When one of five conditions applies. Proprietary business logic that no vendor encodes. Data advantage worth preserving. Data sovereignty or residency constraints that rule out US SaaS. Vendor dependency carrying material business risk on pricing or roadmap. Specialist capability not yet productised by the vendor market. If none of these apply, build is almost certainly the wrong default and the vendor option will solve the problem faster and cheaper.

What does a typical hybrid pattern actually look like?

Buy a SaaS platform for the 70% of the workflow that vendors solve at scale, then build a thin custom layer over the top for the 30% where the firm's edge actually sits. A recruitment firm runs HubSpot AI for outreach and matching, then bolts on a custom API that feeds proprietary candidate-scoring logic back into the CRM. Same business problem, two procurement answers stitched together.

How should the board frame the build versus buy conversation?

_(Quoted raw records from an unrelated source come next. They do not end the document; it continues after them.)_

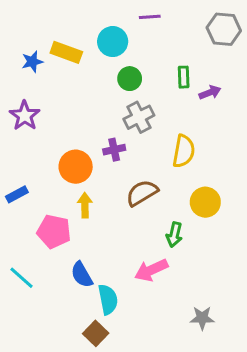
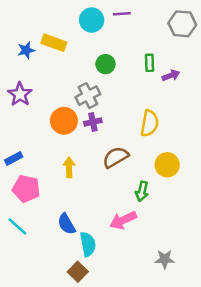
cyan circle: (113, 42) -> (92, 20), moved
gray cross: (139, 117) -> (88, 96), moved
orange circle: (76, 167) -> (64, 121), moved
pink pentagon: (54, 231) -> (26, 189), moved

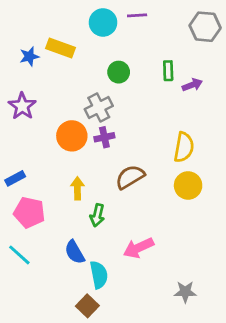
yellow semicircle: (150, 123) -> (184, 147), moved
green arrow: (142, 191) -> (97, 215), moved

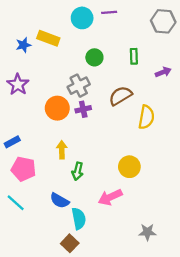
purple arrow: (192, 85) -> (163, 72), moved
brown semicircle: (130, 177) -> (120, 96), moved
yellow circle: (188, 185) -> (129, 167), moved
blue semicircle: (75, 252) -> (60, 201), turned -30

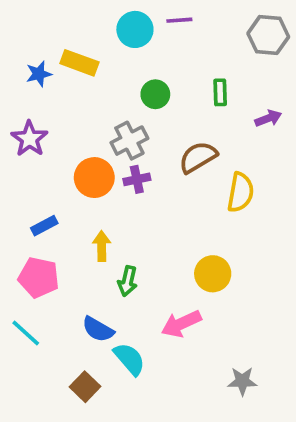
blue rectangle: (12, 142) -> (44, 226), moved
cyan semicircle: (79, 219) -> (129, 359), turned -30
brown square: (70, 243) -> (85, 387), moved

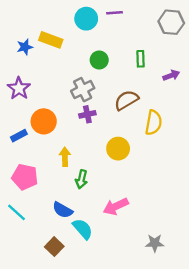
orange circle: (94, 178) -> (44, 121), moved
blue rectangle: (44, 226) -> (19, 136), moved
yellow circle: (213, 274) -> (118, 149), moved

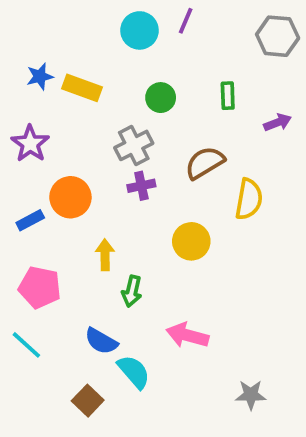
purple line: (115, 13) -> (186, 21), turned -63
yellow rectangle: (51, 40) -> (82, 88), moved
pink arrow: (116, 206) -> (187, 335), turned 40

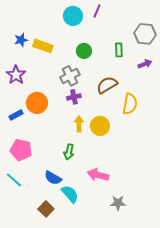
gray hexagon: (278, 36) -> (145, 34), moved
yellow arrow: (105, 255) -> (79, 124), moved
gray star: (251, 395) -> (118, 203), moved

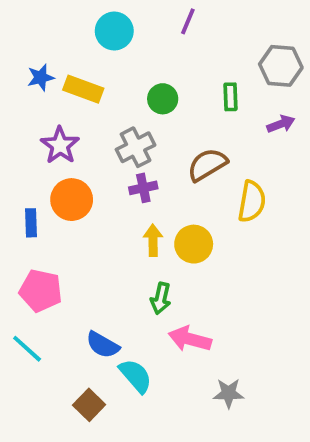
cyan circle: (73, 16) -> (114, 31), moved
purple star: (16, 75) -> (60, 145), moved
blue rectangle: (16, 115) -> (31, 223), turned -64
green arrow: (69, 152) -> (161, 298), moved

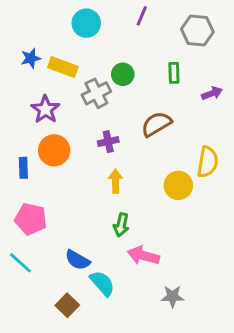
gray hexagon: (281, 66) -> (197, 30), moved
gray cross: (136, 147) -> (96, 93), moved
yellow semicircle: (252, 201) -> (208, 162), moved
yellow circle: (194, 244) -> (178, 185), moved

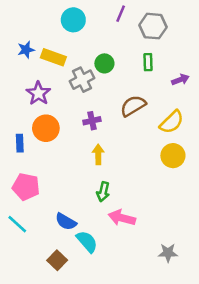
gray hexagon: (197, 30) -> (153, 26), moved
yellow semicircle: (208, 162) -> (172, 122), moved, turned 35
yellow circle: (178, 185) -> (173, 156), moved
gray star: (172, 296) -> (168, 253), moved

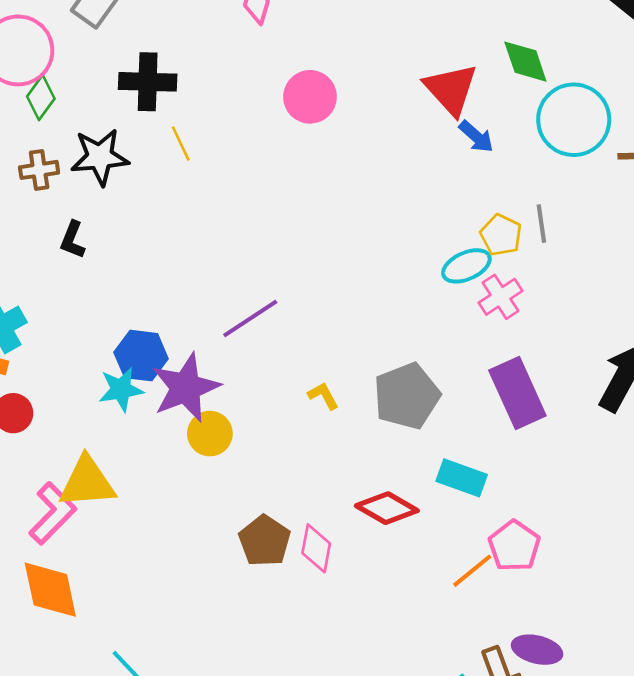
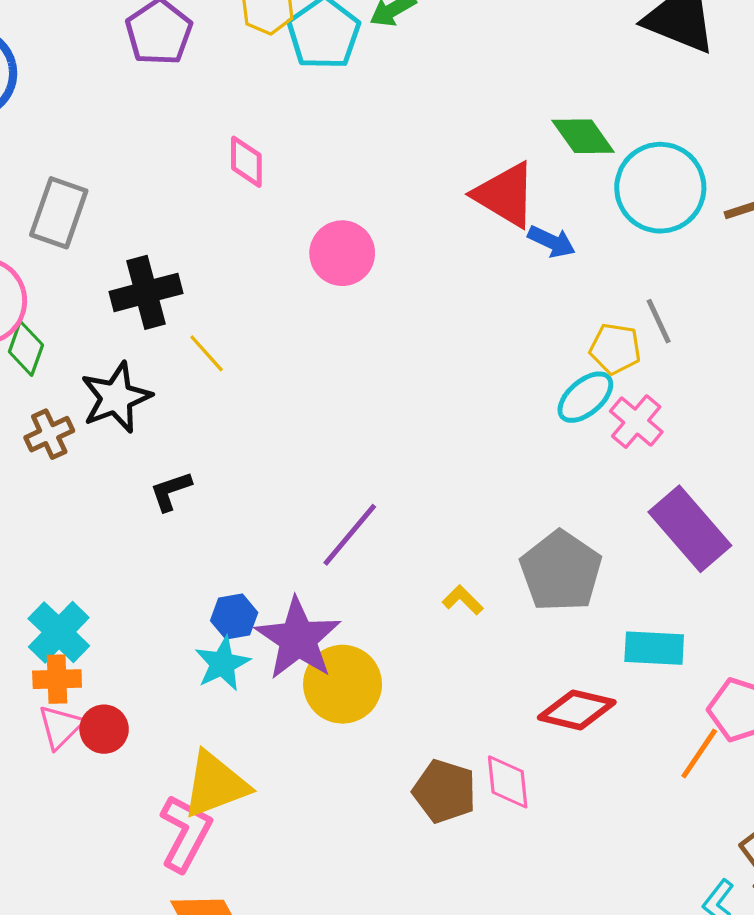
black L-shape: (73, 240) -> (171, 491), moved, turned 66
blue hexagon: (141, 356) -> (234, 617), size x0.7
yellow circle: (210, 434) -> (343, 684), size x1.4

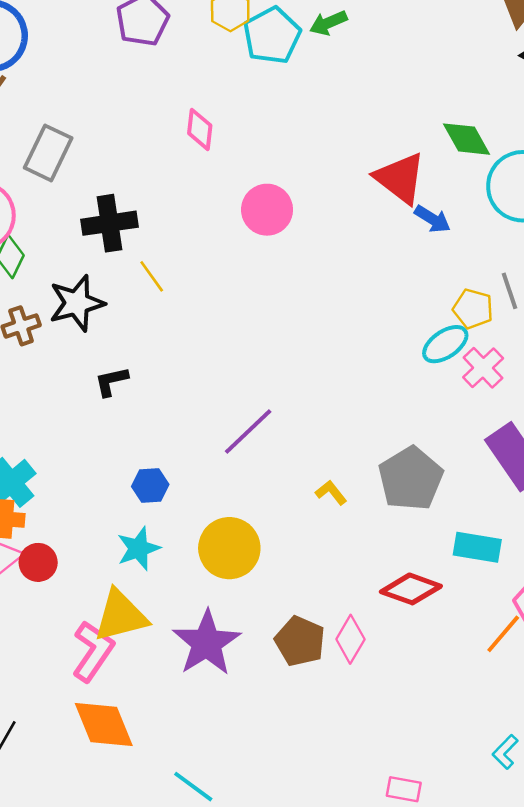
purple star: (298, 639) -> (207, 643), moved
cyan star: (222, 664) -> (138, 548), moved
pink diamond: (508, 782) -> (350, 639), turned 30

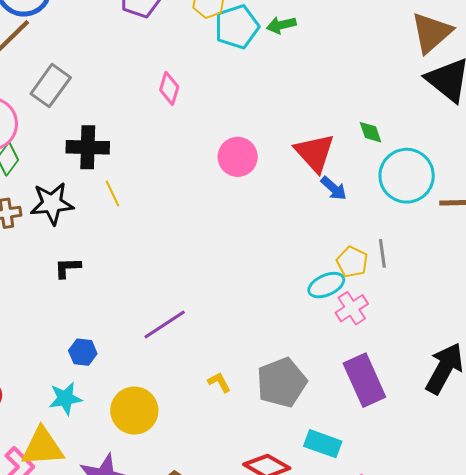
green diamond: (466, 139) -> (370, 132), size x0.7
pink circle: (267, 210) -> (238, 157), moved

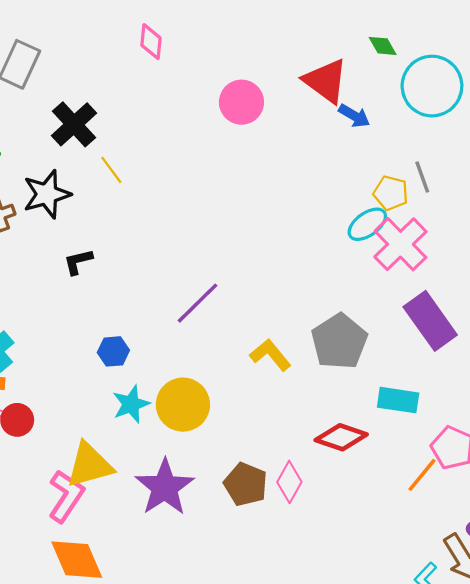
black cross: (88, 147) -> (74, 124), turned -33
pink cross: (352, 308) -> (400, 244), size x1.5
yellow L-shape: (219, 382) -> (270, 355), size x1.5
cyan star: (65, 398) -> (131, 404), moved

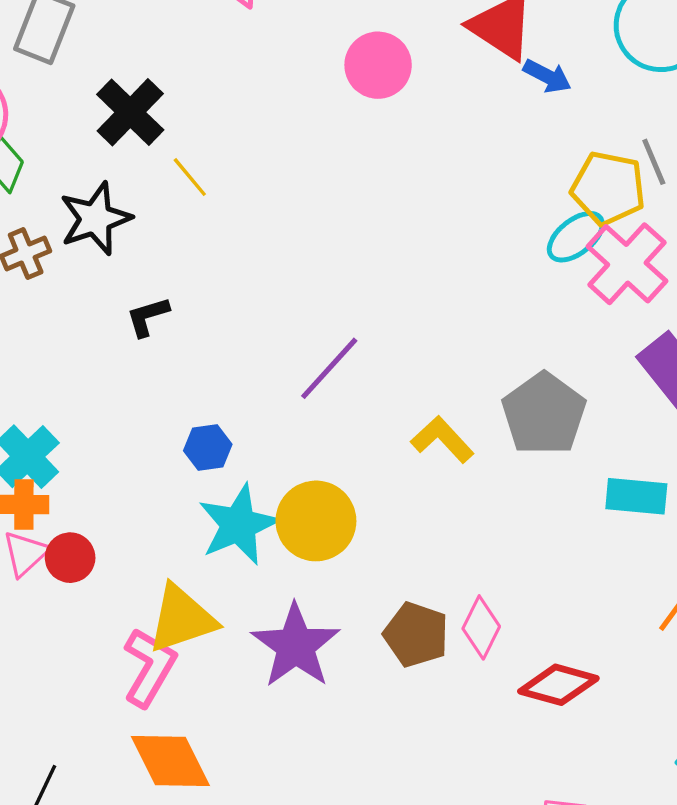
yellow pentagon: (391, 193) -> (608, 188), size x1.4
cyan star: (131, 404) -> (239, 525), size x1.4
red diamond: (341, 437) -> (558, 685), moved

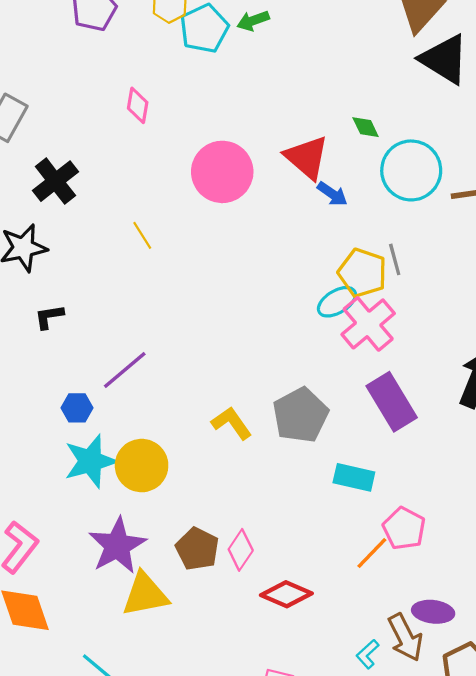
pink circle: (378, 65) -> (222, 172), size x1.4
yellow line: (190, 177) -> (142, 235), moved
purple line: (329, 368) -> (125, 370), moved
yellow triangle: (182, 619) -> (145, 594), moved

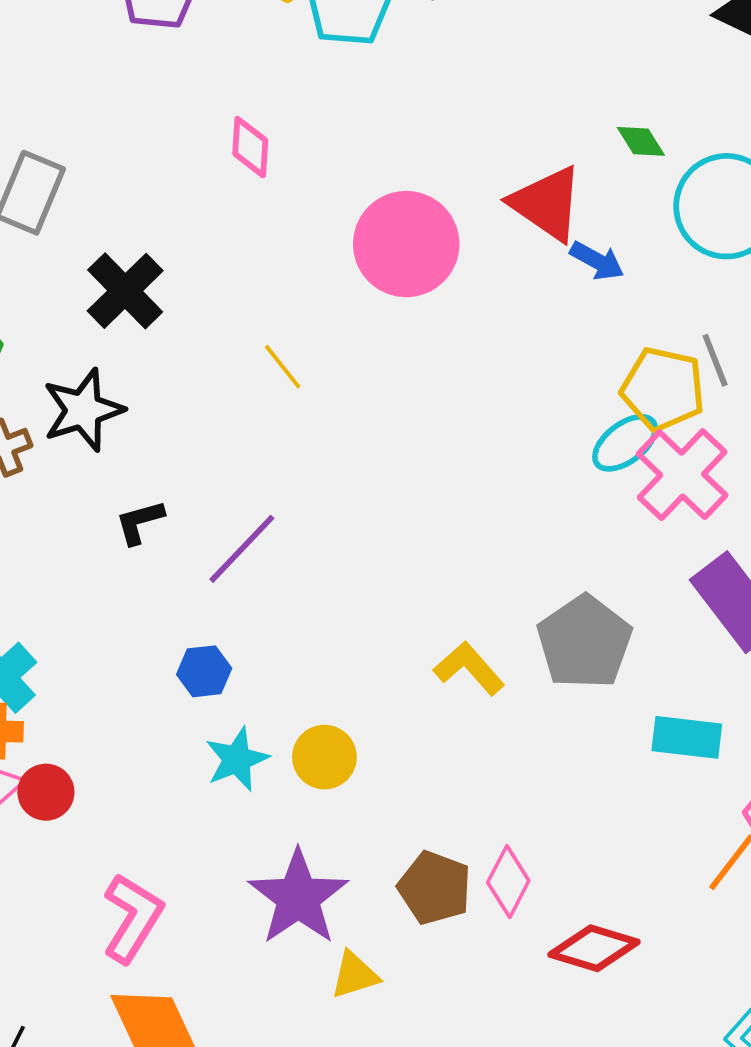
purple line: (125, 370) -> (242, 549), moved
cyan star: (90, 461) -> (237, 759), size x0.7
yellow circle: (142, 466) -> (324, 757), size x0.7
yellow triangle: (145, 594) -> (355, 975), size x0.6

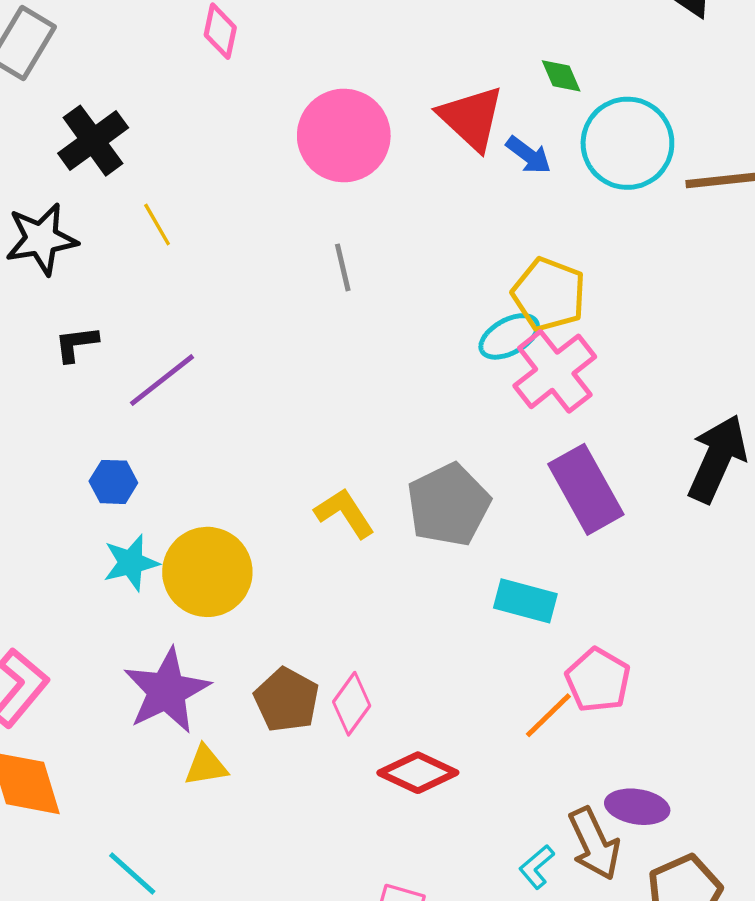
blue arrow: (597, 261) -> (529, 155), moved
gray line: (715, 360) -> (343, 267), moved
yellow line: (283, 367) -> (157, 225), moved
yellow circle: (324, 757) -> (207, 572), size x1.6

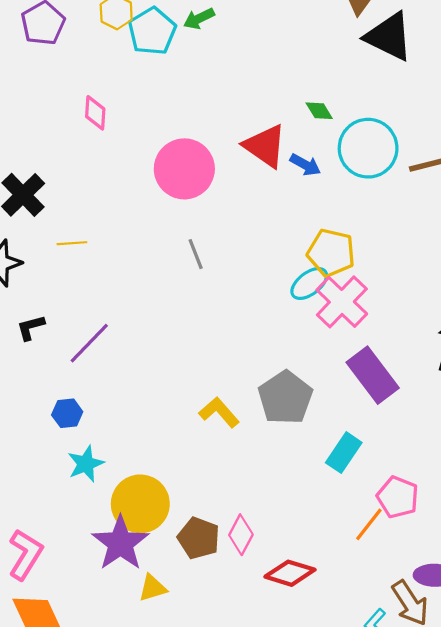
yellow line: (157, 225) -> (72, 243), turned -56
yellow circle: (207, 572) -> (140, 504), moved
cyan rectangle: (525, 601) -> (344, 453), turned -63

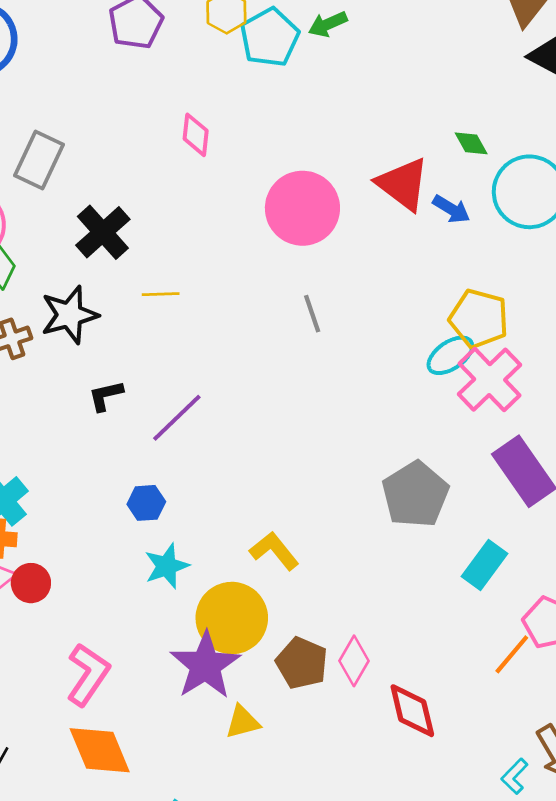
yellow L-shape: (219, 412) -> (274, 551), moved
red diamond: (290, 573) -> (412, 711), turned 57

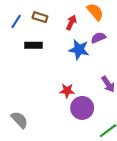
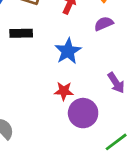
blue star: (79, 50) -> (68, 51), moved, turned 30

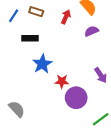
blue star: (68, 51) -> (42, 64), moved

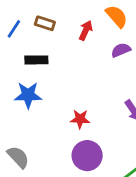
blue star: (42, 64) -> (28, 95), moved, turned 30
purple circle: (76, 98) -> (87, 156), moved

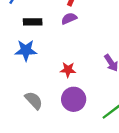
purple semicircle: (121, 50) -> (69, 18), moved
gray semicircle: (18, 157) -> (34, 100), moved

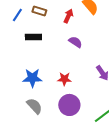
purple semicircle: (69, 18) -> (75, 42), moved, turned 56
blue star: (26, 50) -> (32, 78), moved

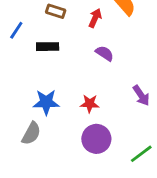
blue line: (17, 15) -> (16, 30), moved
gray semicircle: (34, 106) -> (31, 133), moved, turned 72

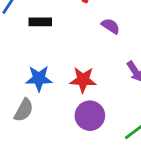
purple semicircle: (105, 53) -> (111, 26), moved
red star: (90, 104) -> (83, 80), size x1.4

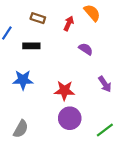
blue star: (39, 78) -> (23, 80), moved
gray semicircle: (24, 110) -> (21, 129), moved

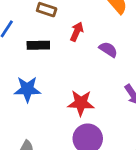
red arrow: (69, 23) -> (77, 32), moved

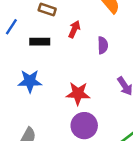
purple semicircle: (108, 49) -> (103, 45), turned 56

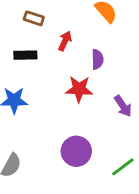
red star: (78, 93) -> (79, 89), moved

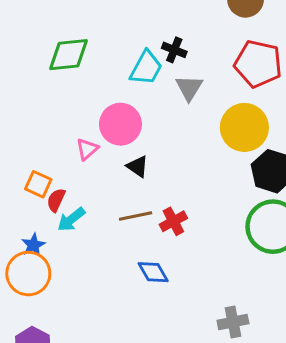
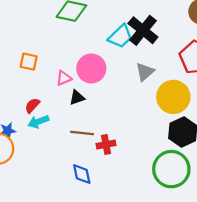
black cross: (174, 50) -> (143, 30), size x1.8
gray triangle: (189, 88) -> (145, 72), moved
black triangle: (137, 166) -> (77, 98), moved, turned 49
orange square: (38, 184) -> (29, 62), moved, turned -30

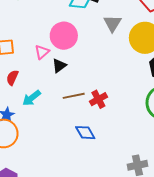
red semicircle: (32, 105) -> (12, 78), moved

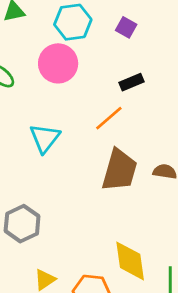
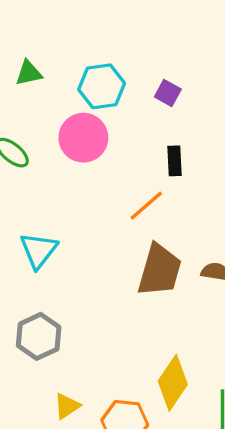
black rectangle: (131, 82) -> (174, 161), turned -70
cyan triangle: (45, 138) -> (39, 250), moved
yellow diamond: (130, 261) -> (173, 383), turned 42

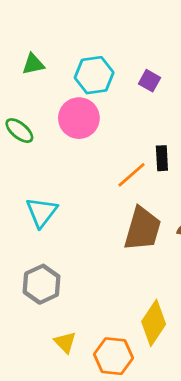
black rectangle: (174, 161) -> (162, 158), moved
yellow triangle: (67, 406) -> (65, 342), turned -40

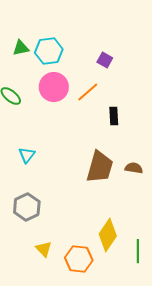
cyan hexagon: (94, 75) -> (49, 51), moved
orange line: (132, 175) -> (88, 92), moved
cyan triangle: (42, 212) -> (27, 155), size x0.7

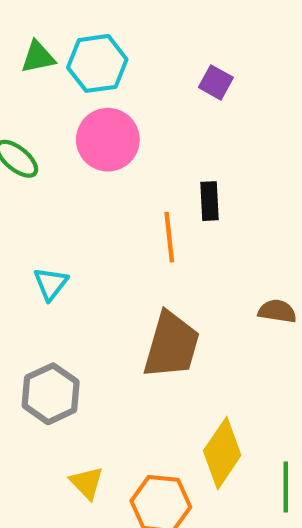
orange line: (88, 92) -> (169, 237), moved, turned -55
black rectangle: (114, 116) -> (209, 201), moved
brown trapezoid: (100, 167) -> (171, 345), moved

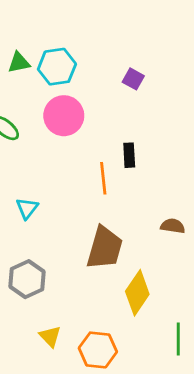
yellow diamond: (222, 453) -> (137, 293), moved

Replace 'should we build' with three sharper questions. How common is this use case, and how many vendors offer a credible solution. What percentage does the best vendor actually solve, and is the gap acceptable. What is the three-year cost of ownership for both options, including price-escalation risk on the buy side and ongoing maintenance burden on the build side. Those three questions usually make the answer obvious.

This post is general information and education only, not legal, regulatory, financial, or other professional advice. Regulations evolve, fee benchmarks shift, and every situation is different, so please take qualified professional advice before acting on anything you read here. See the Terms of Use for the full position.